Lots of "Ah man!" in the Observer's
downtown offices this week. After the long holiday weekend, staffers arrived to find a sign posted on the door of the café on the bottom floor stating that The Metropolitan Cafe is closed. Their last day of business was the Wednesday before Thanksgiving.
"To all of our friends and customers - thanks for coming in for the last 20 years," the sign read.
The Metropolitan Café served home-style breakfast and lunch, quickly and at a reasonable cost. Their daily specials were quite possibly the closest thing to a home-cooked meal many customers ate all week. Just this year, we anointed the spot the best cafe
for their "down-home menu and nostalgia-laced ambiance." The large display case full of homemade cakes was a source of comfort, just knowing they were there.
Owner Mike Vouras said nothing bad has happened, rather that it was "just time to move on."
Things have been slowly picking up in downtown since the pandemic cleared out many commuters last year. The new National Anthem, a restaurant just a stone's throw away from The Met Café, was bringing some new life to the area. The newly branded East Quarter of downtown is expanding both outward and upward with residential and commercial properties. Alas, foot traffic on Main Street during the weekday is still sluggish as many workers have yet to return to their downtown cubicles.
The Vouras family has a long history in the Dallas restaurant scene.

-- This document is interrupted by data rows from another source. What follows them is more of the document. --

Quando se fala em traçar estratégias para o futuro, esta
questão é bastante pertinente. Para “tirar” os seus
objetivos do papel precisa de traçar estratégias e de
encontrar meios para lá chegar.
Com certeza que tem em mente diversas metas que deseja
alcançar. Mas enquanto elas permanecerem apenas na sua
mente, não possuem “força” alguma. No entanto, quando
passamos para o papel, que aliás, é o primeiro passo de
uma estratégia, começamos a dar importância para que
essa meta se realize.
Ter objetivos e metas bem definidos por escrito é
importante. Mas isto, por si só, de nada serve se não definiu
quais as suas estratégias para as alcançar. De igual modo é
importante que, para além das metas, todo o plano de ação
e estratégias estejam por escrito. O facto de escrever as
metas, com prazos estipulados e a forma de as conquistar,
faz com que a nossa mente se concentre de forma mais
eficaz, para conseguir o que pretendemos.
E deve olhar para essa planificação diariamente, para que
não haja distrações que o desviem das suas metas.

Mike's father, Jimmy Vouras, was the founder and operator of The Chateaubriand on McKinney, Club 3525 and The Turtle Room on Turtle Creek Boulevard. According to a post on Facebook, the elder Vouras had "lingerie shows on Friday at lunch" that were something to behold. That's a power lunch.
We'll miss their hot coffee in the morning along with any solid sustenance we needed throughout the day. And the jazz music spilling into the elevator corridor. Plus decades' worth of Dallas artifacts, news clippings and accouterments that allowed one to stare at the walls during lunch and not be bored.